His valet helped him slide the baldric of his rapier over his shoulder, and then he sipped wine and watched the stranger in the mirror preen himself. He had never been a handsome man, though there had always been something about him which the fair sex had found not unattractive. But now he was an emaciated, scarred scarecrow with a brown face in which a lipless mouth curled in a perpetual sneer. Governor of New Hebrion. His Excellency. Discoverer of the New World.

“The carriage is ready in the court-yard, my lord,” Glarus ventured from the door.

“I’ll be there in a moment.”

It was barely midmorning. Only a few hours ago he had been a beggar on a sinking ship with the scum of the earth for company. Now he was a lord again, with servants at his beck and call, a carriage waiting, a king ready to receive him. Some part of the world had been put back to rights at least. Some natural order restored.

He went down to the carriage and stared about himself avidly as it negotiated the narrow cobbled streets on the way to the palace. Not too much evidence of destruction in this part of the city, at least. It was good of Abeleyn to see him so promptly, but then the monarch was probably afire with curiosity. Important that Murad’s own version of events in the west was the first the King heard. So much was open to misinterpretation.

Glarus had told Murad of the war, the ruin of the city and the King’s illness while he had pounded his seed into the rump of the whimpering maid. A lot had been happening, seemingly, while he and his companions had been trekking through that endless jungle and eating beetles in order to survive. Murad could not help but feel that the world he had come back to had become an alien place. But the Sequeros were destroyed, as were the Carreras. That meant that he, Lord Murad of Galiapeno, was now almost certainly closest by blood to the throne itself. It was an ill wind which blew nobody any good. He smiled to himself. War was good for something after all.

The King received him in the palace gardens, amid the chittering of cicadas and the rustling of cypresses. A year before, Murad had sat here with him and first proposed the expedition to the west. It was no longer the same world. They were no longer the same men of that summer morning.

The King had aged in a year. His dark hair was brindled with grey and he bore scars on his face even as Murad did. He was taller than he had been, Murad was convinced, and he walked with an awkward gait, the legacy of the wounds he had suffered in the storming of the city.
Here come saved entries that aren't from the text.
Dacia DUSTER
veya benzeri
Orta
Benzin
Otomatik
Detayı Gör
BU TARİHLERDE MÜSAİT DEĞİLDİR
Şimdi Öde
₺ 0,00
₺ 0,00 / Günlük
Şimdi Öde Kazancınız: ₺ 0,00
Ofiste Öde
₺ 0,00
He smiled as his kinsman approached, though the lean nobleman had not missed the initial shock on his face, quickly mastered.

“Cousin, it is good to see you.”

They embraced, then each held the other at arm’s length and studied the other man’s face.

“It’s a hard journey you’ve been on,” Abeleyn said.

“I might say the same of you, sire.”

The King nodded. “I expected word from you sooner. Did you find it, Murad, your Western Continent?”

Murad sat down beside the King on the stone bench that stood sun-warmed in the garden. “Yes, I found it.”

“And was it worth the trip?”

For a second, Murad could not speak. Pictures in his mind. The great cone of Undabane rising out of the jungle. The slaughter of his men there. The jungle journey. The pitiful wreck of Fort Abeleius. Bardolin howling in the hold of the ship in nights of wind. He shut his eyes.

“The expedition was a failure, sire. We were lucky to escape with our lives, those of us who did. It was—it was a nightmare.”

“Tell me.”

And he did. Everything from the moment of weighing anchor in Abrusio harbour all those months ago through to mooring the ship again that very morning. He told Abeleyn virtually everything; but he did not mention Griella, or what Bardolin had become. And Hawkwood’s part in the tale was kept to a minimum. The survivors had pulled through thanks to the determination and courage of Lord Murad of Galiapeno, who had never despaired, even in the blackest of moments.